Hi, I'm doing some mono narration in SF and what sounds the best to me is adding a noise gate, tweaking the equalizer, tweaking the dynamics and normalizing. Can anyone tell me which order this should be done in for best results? TIA for any input .

Subject:RE: What order for effects?
Reply by: simon_of_grin
Date:2/17/2006 3:59:55 AM

Hi, this is my first post in these forums. I guess there are a lot of people who have more experience and education than I do, but since no one has answered this post yet, I feel any input - even mine - might be useful.

Think through what impact the effects that you want to apply will have on the original sound, and how one effect will leave the sound for the next effect to alter further. E.g. don't maximize the amplitude levels of a sound before you add EQ, because the EQ can increase the amplitude levels of certain parts of the sound that then already are maximized - causing these parts to clip and distort.

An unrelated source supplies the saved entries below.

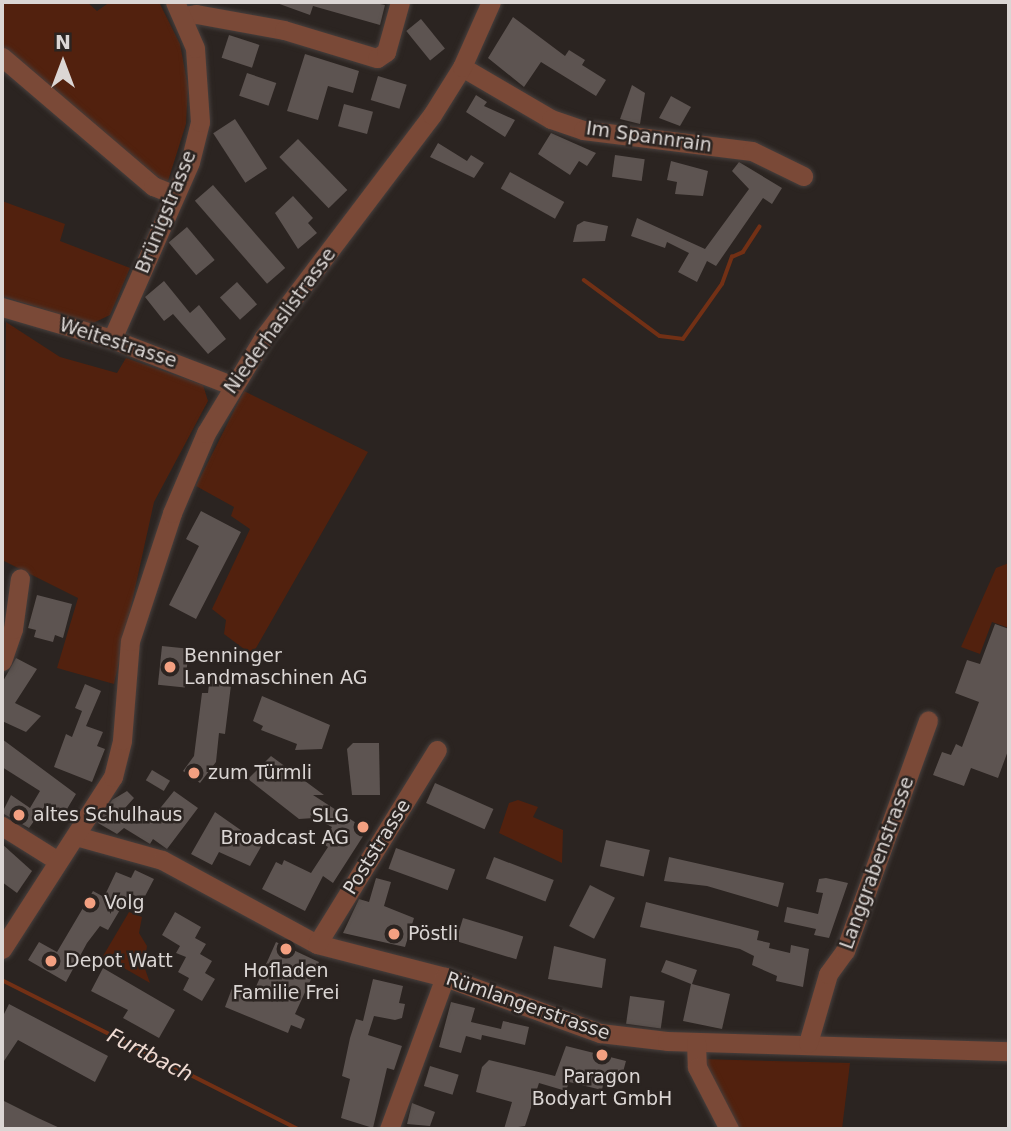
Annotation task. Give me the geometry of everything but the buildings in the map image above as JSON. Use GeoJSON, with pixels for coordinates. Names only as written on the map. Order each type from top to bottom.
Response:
{"type":"FeatureCollection","features":[{"type":"Feature","properties":{"kind":"street"},"geometry":{"type":"LineString","coordinates":[[179,9],[301,34],[377,58],[386,51],[400,2]]}},
{"type":"Feature","properties":{"kind":"street","name":"Niederhaslistrasse"},"geometry":{"type":"LineString","coordinates":[[2,949],[113,777],[122,740],[130,640],[172,513],[231,385],[394,169],[462,67],[491,2]]}},
{"type":"Feature","properties":{"kind":"street","name":"Brünigstrasse"},"geometry":{"type":"LineString","coordinates":[[112,339],[175,195],[200,122],[195,47],[179,9]]}},
{"type":"Feature","properties":{"kind":"street"},"geometry":{"type":"LineString","coordinates":[[2,57],[153,186],[175,195]]}},
{"type":"Feature","properties":{"kind":"street","name":"Im Spannrain"},"geometry":{"type":"LineString","coordinates":[[462,67],[572,126],[644,141],[752,151],[803,176]]}},
{"type":"Feature","properties":{"kind":"street","name":"Weitestrasse"},"geometry":{"type":"LineString","coordinates":[[2,307],[112,339],[231,385]]}},
{"type":"Feature","properties":{"kind":"street"},"geometry":{"type":"LineString","coordinates":[[2,661],[10,645],[20,578]]}},
{"type":"Feature","properties":{"kind":"street","name":"Langgrabenstrasse"},"geometry":{"type":"LineString","coordinates":[[808,1043],[828,974],[845,951],[929,720]]}},
{"type":"Feature","properties":{"kind":"street","name":"Poststrasse"},"geometry":{"type":"LineString","coordinates":[[317,944],[437,750]]}},
{"type":"Feature","properties":{"kind":"street"},"geometry":{"type":"LineString","coordinates":[[2,826],[58,861]]}},
{"type":"Feature","properties":{"kind":"street","name":"Rümlangerstrasse"},"geometry":{"type":"LineString","coordinates":[[76,836],[162,860],[317,944],[445,977],[600,1033],[696,1042],[808,1043],[1009,1051]]}},
{"type":"Feature","properties":{"kind":"street"},"geometry":{"type":"LineString","coordinates":[[389,1129],[445,977]]}},
{"type":"Feature","properties":{"kind":"street"},"geometry":{"type":"LineString","coordinates":[[696,1042],[697,1067],[729,1129]]}},
{"type":"Feature","properties":{"kind":"shaded area"},"geometry":{"type":"Polygon","coordinates":[[[2,2],[87,2],[97,11],[110,2],[159,2],[180,44],[188,87],[186,124],[167,184],[40,85],[2,47],[2,2]]]}},
{"type":"Feature","properties":{"kind":"shaded area"},"geometry":{"type":"Polygon","coordinates":[[[2,201],[65,224],[60,241],[130,268],[110,315],[91,324],[2,296],[2,201]]]}},
{"type":"Feature","properties":{"kind":"shaded area"},"geometry":{"type":"Polygon","coordinates":[[[6,322],[60,357],[117,373],[126,358],[203,385],[208,401],[154,502],[114,684],[57,668],[78,598],[2,560],[6,322]]]}},
{"type":"Feature","properties":{"kind":"shaded area"},"geometry":{"type":"Polygon","coordinates":[[[244,391],[368,452],[252,655],[224,634],[226,620],[212,609],[250,529],[231,516],[234,507],[196,486],[244,391]]]}},
{"type":"Feature","properties":{"kind":"shaded area"},"geometry":{"type":"Polygon","coordinates":[[[1009,563],[1009,628],[992,622],[980,654],[961,647],[996,568],[1009,563]]]}},
{"type":"Feature","properties":{"kind":"shaded area"},"geometry":{"type":"Polygon","coordinates":[[[518,800],[538,807],[533,817],[563,830],[562,863],[499,833],[509,803],[518,800]]]}},
{"type":"Feature","properties":{"kind":"shaded area"},"geometry":{"type":"Polygon","coordinates":[[[129,912],[142,917],[139,933],[147,946],[144,966],[150,983],[103,956],[129,912]]]}},
{"type":"Feature","properties":{"kind":"shaded area"},"geometry":{"type":"Polygon","coordinates":[[[699,1059],[850,1063],[842,1129],[739,1129],[699,1059]]]}},
{"type":"Feature","properties":{"kind":"waterway"},"geometry":{"type":"LineString","coordinates":[[584,280],[660,336],[683,339],[722,284],[732,257],[743,252],[759,227]]}},
{"type":"Feature","properties":{"kind":"waterway","name":"Furtbach"},"geometry":{"type":"LineString","coordinates":[[2,980],[298,1129]]}},
{"type":"Feature","properties":{"kind":"place","name":"Benninger Landmaschinen AG"},"geometry":{"type":"Point","coordinates":[170,667]}},
{"type":"Feature","properties":{"kind":"place","name":"zum Türmli"},"geometry":{"type":"Point","coordinates":[194,773]}},
{"type":"Feature","properties":{"kind":"place","name":"altes Schulhaus"},"geometry":{"type":"Point","coordinates":[19,815]}},
{"type":"Feature","properties":{"kind":"place","name":"SLG Broadcast AG"},"geometry":{"type":"Point","coordinates":[363,827]}},
{"type":"Feature","properties":{"kind":"place","name":"Volg"},"geometry":{"type":"Point","coordinates":[90,903]}},
{"type":"Feature","properties":{"kind":"place","name":"Pöstli"},"geometry":{"type":"Point","coordinates":[394,934]}},
{"type":"Feature","properties":{"kind":"place","name":"Hofladen Familie Frei"},"geometry":{"type":"Point","coordinates":[286,949]}},
{"type":"Feature","properties":{"kind":"place","name":"Depot Watt"},"geometry":{"type":"Point","coordinates":[51,961]}},
{"type":"Feature","properties":{"kind":"place","name":"Paragon Bodyart GmbH"},"geometry":{"type":"Point","coordinates":[602,1055]}}]}
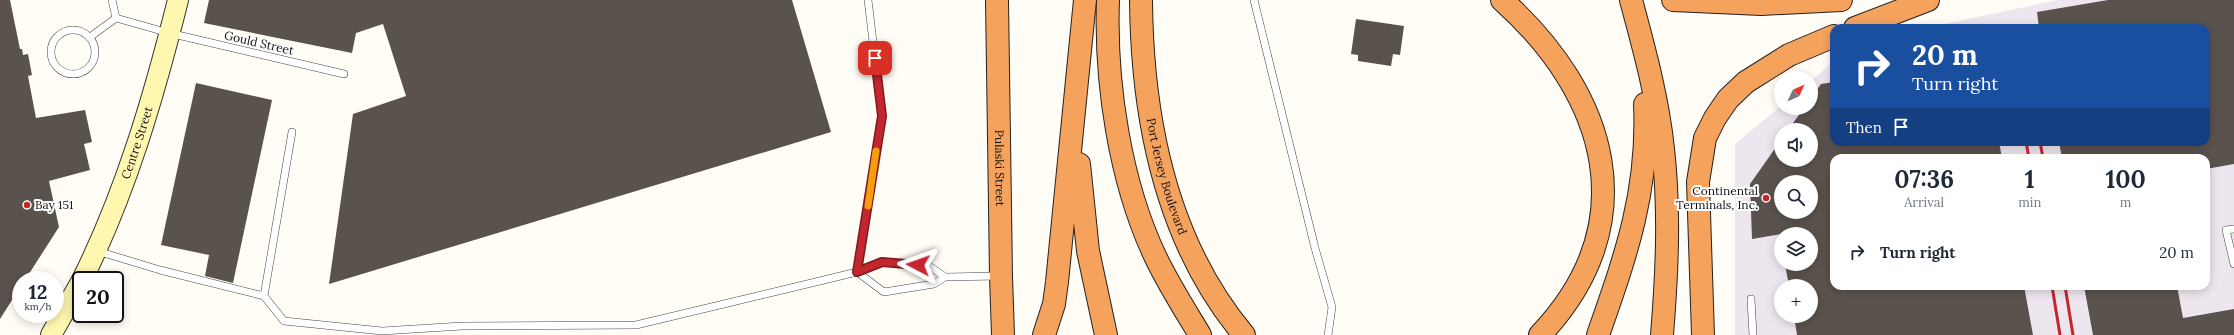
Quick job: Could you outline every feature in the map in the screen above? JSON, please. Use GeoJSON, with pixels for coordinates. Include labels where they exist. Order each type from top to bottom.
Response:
{"type":"FeatureCollection","features":[{"type":"Feature","properties":{"kind":"highway","name":"Pulaski Street"},"geometry":{"type":"LineString","coordinates":[[997,0],[1000,276],[1003,335]]}},
{"type":"Feature","properties":{"kind":"highway"},"geometry":{"type":"LineString","coordinates":[[1046,331],[1057,282],[1085,0]]}},
{"type":"Feature","properties":{"kind":"highway"},"geometry":{"type":"LineString","coordinates":[[1108,0],[1109,54],[1114,107],[1123,158],[1132,191],[1156,257],[1200,335]]}},
{"type":"Feature","properties":{"kind":"highway","name":"Port Jersey Boulevard"},"geometry":{"type":"LineString","coordinates":[[1140,0],[1148,102],[1156,150],[1175,214],[1187,243],[1219,300],[1244,335]]}},
{"type":"Feature","properties":{"kind":"highway"},"geometry":{"type":"LineString","coordinates":[[1502,0],[1541,39],[1559,62],[1575,88],[1588,114],[1597,141],[1602,167],[1602,201],[1594,248],[1584,274],[1571,299],[1540,335]]}},
{"type":"Feature","properties":{"kind":"highway"},"geometry":{"type":"LineString","coordinates":[[1631,0],[1658,113],[1666,180],[1667,283],[1662,335]]}},
{"type":"Feature","properties":{"kind":"highway"},"geometry":{"type":"LineString","coordinates":[[1673,0],[1761,4],[1841,0]]}},
{"type":"Feature","properties":{"kind":"highway"},"geometry":{"type":"LineString","coordinates":[[1865,24],[1928,0]]}},
{"type":"Feature","properties":{"kind":"highway"},"geometry":{"type":"LineString","coordinates":[[1703,335],[1698,182],[1705,138],[1714,118],[1728,99],[1746,82],[1788,56],[1830,38]]}},
{"type":"Feature","properties":{"kind":"highway"},"geometry":{"type":"LineString","coordinates":[[1598,335],[1625,259],[1639,200],[1646,144],[1642,47]]}},
{"type":"Feature","properties":{"kind":"highway"},"geometry":{"type":"LineString","coordinates":[[1075,103],[1079,164],[1088,251],[1106,335]]}},
{"type":"Feature","properties":{"kind":"highway"},"geometry":{"type":"LineString","coordinates":[[1219,300],[1259,335]]}},
{"type":"Feature","properties":{"kind":"street","name":"Centre Street"},"geometry":{"type":"LineString","coordinates":[[87,271],[116,207],[131,162],[178,0]]}},
{"type":"Feature","properties":{"kind":"street","name":"Centre Street"},"geometry":{"type":"LineString","coordinates":[[50,335],[72,298]]}},
{"type":"Feature","properties":{"kind":"lane"},"geometry":{"type":"LineString","coordinates":[[90,37],[116,18],[112,0]]}},
{"type":"Feature","properties":{"kind":"lane"},"geometry":{"type":"LineString","coordinates":[[857,272],[882,116],[868,0]]}},
{"type":"Feature","properties":{"kind":"lane"},"geometry":{"type":"LineString","coordinates":[[1254,0],[1315,248],[1332,307],[1328,335]]}},
{"type":"Feature","properties":{"kind":"lane","name":"Gould Street"},"geometry":{"type":"LineString","coordinates":[[116,18],[169,33],[344,74]]}},
{"type":"Feature","properties":{"kind":"lane"},"geometry":{"type":"LineString","coordinates":[[76,29],[90,37],[95,49],[95,57],[88,68],[82,72],[68,73],[56,66],[50,52],[56,37],[61,32],[76,29]]}},
{"type":"Feature","properties":{"kind":"lane"},"geometry":{"type":"LineString","coordinates":[[264,296],[292,132]]}},
{"type":"Feature","properties":{"kind":"lane"},"geometry":{"type":"LineString","coordinates":[[2234,229],[2226,230],[2234,264]]}},
{"type":"Feature","properties":{"kind":"lane"},"geometry":{"type":"LineString","coordinates":[[97,251],[160,270],[264,296],[284,321],[382,332],[462,326],[636,325],[857,272],[882,262],[929,266],[945,277]]}},
{"type":"Feature","properties":{"kind":"lane"},"geometry":{"type":"LineString","coordinates":[[857,272],[884,292],[934,284],[945,277],[1000,276]]}},
{"type":"Feature","properties":{"kind":"lane"},"geometry":{"type":"LineString","coordinates":[[1751,299],[1752,335]]}},
{"type":"Feature","properties":{"kind":"shaded area"},"geometry":{"type":"Polygon","coordinates":[[[2057,0],[2234,0],[2234,335],[1735,335],[1735,144],[1774,112],[1774,115],[1818,115],[1818,75],[1830,64],[1830,146],[2210,146],[2210,24],[1945,24],[2057,0]]]}},
{"type":"Feature","properties":{"kind":"building","name":"Bay 151"},"geometry":{"type":"Polygon","coordinates":[[[0,0],[10,0],[20,49],[22,49],[23,55],[28,54],[32,75],[28,76],[36,118],[85,110],[92,142],[84,144],[90,170],[49,181],[59,227],[31,271],[12,271],[12,300],[0,319],[0,0]]]}},
{"type":"Feature","properties":{"kind":"building"},"geometry":{"type":"Polygon","coordinates":[[[209,0],[792,0],[831,132],[329,284],[353,114],[406,96],[383,24],[356,33],[352,53],[204,23],[209,0]]]}},
{"type":"Feature","properties":{"kind":"building"},"geometry":{"type":"Polygon","coordinates":[[[2108,0],[2234,0],[2234,164],[2210,168],[2210,154],[2061,154],[2060,146],[2210,146],[2210,24],[2038,24],[2037,12],[2108,0]]]}},
{"type":"Feature","properties":{"kind":"building"},"geometry":{"type":"Polygon","coordinates":[[[1356,19],[1404,26],[1400,55],[1393,54],[1391,66],[1358,61],[1358,55],[1351,54],[1356,19]]]}},
{"type":"Feature","properties":{"kind":"building"},"geometry":{"type":"Polygon","coordinates":[[[196,83],[272,100],[233,283],[205,276],[209,255],[161,245],[196,83]]]}},
{"type":"Feature","properties":{"kind":"building","name":"Continental Terminals, Inc."},"geometry":{"type":"Polygon","coordinates":[[[1830,83],[1830,146],[2000,146],[2001,154],[1830,154],[1830,290],[2025,290],[2033,335],[1797,335],[1795,323],[1818,323],[1818,279],[1788,279],[1786,271],[1818,271],[1818,227],[1774,227],[1774,235],[1752,239],[1750,184],[1774,150],[1774,167],[1818,167],[1818,123],[1793,123],[1799,115],[1818,115],[1818,88],[1821,84],[1830,83]]]}},
{"type":"Feature","properties":{"kind":"building"},"geometry":{"type":"Polygon","coordinates":[[[2085,290],[2178,290],[2183,318],[2234,309],[2234,335],[2093,335],[2085,290]]]}},
{"type":"Feature","properties":{"kind":"railway"},"geometry":{"type":"LineString","coordinates":[[2027,146],[2028,154]]}},
{"type":"Feature","properties":{"kind":"railway"},"geometry":{"type":"LineString","coordinates":[[2041,146],[2042,154]]}},
{"type":"Feature","properties":{"kind":"railway"},"geometry":{"type":"LineString","coordinates":[[2053,290],[2060,335]]}},
{"type":"Feature","properties":{"kind":"railway"},"geometry":{"type":"LineString","coordinates":[[2066,290],[2073,335]]}},
{"type":"Feature","properties":{"kind":"slow traffic"},"geometry":{"type":"LineString","coordinates":[[868,206],[876,151]]}},
{"type":"Feature","properties":{"kind":"place","name":"Continental Terminals, Inc."},"geometry":{"type":"Point","coordinates":[1766,198]}},
{"type":"Feature","properties":{"kind":"place","name":"Bay 151"},"geometry":{"type":"Point","coordinates":[27,205]}},
{"type":"Feature","properties":{"kind":"route"},"geometry":{"type":"LineString","coordinates":[[875,58],[882,116],[857,272],[882,262],[918,265]]}}]}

Personally, I would add EQ first - because it brings forward the frequencies that you want to bring forward - whether if you would have added the EQ _after_ the noise gate, the places where these frequencies were present might have already been muted. Hence, you should add EQ before noise gate. As dealt with in the above paragraph, EQ also goes before maximizing amplitude levels (normalization).

Then, if the normalization you are to apply is a simple peak level-sensitive normaliztion, I'd suggest you apply the normalization first (maximize the peak value), then the noise gate; it has an easier job now that the sound is "louder" - otherwise you will have a hard time tweaking the threshold values in order to NOT mute the parts that migth be low but you still want to preserve. Last, apply the normalization again (set to whatever level you prefer (not necessarily max peak value, that is)).

However, if the normalization you are to use is an average RMS level-sensitive one, I suggest you add the noise gate and _then_ the RMS level normalization. It might be a good idea to apply a max peak value normalization first, for the reason give in the above paragraph.

You speak about "tweaking the dynamics" which I don't understand because as far as I know noise gate and normalizing affect the dynamics, so if you've added these effects you've already "tweaked the dynamics". Tell me if I'm wrong, though - I might not know the difference between audio dynamics and regular amplitude levels.

Hope this helps. And again - if anyone has corrections on my tips', don't hesitate to educate me.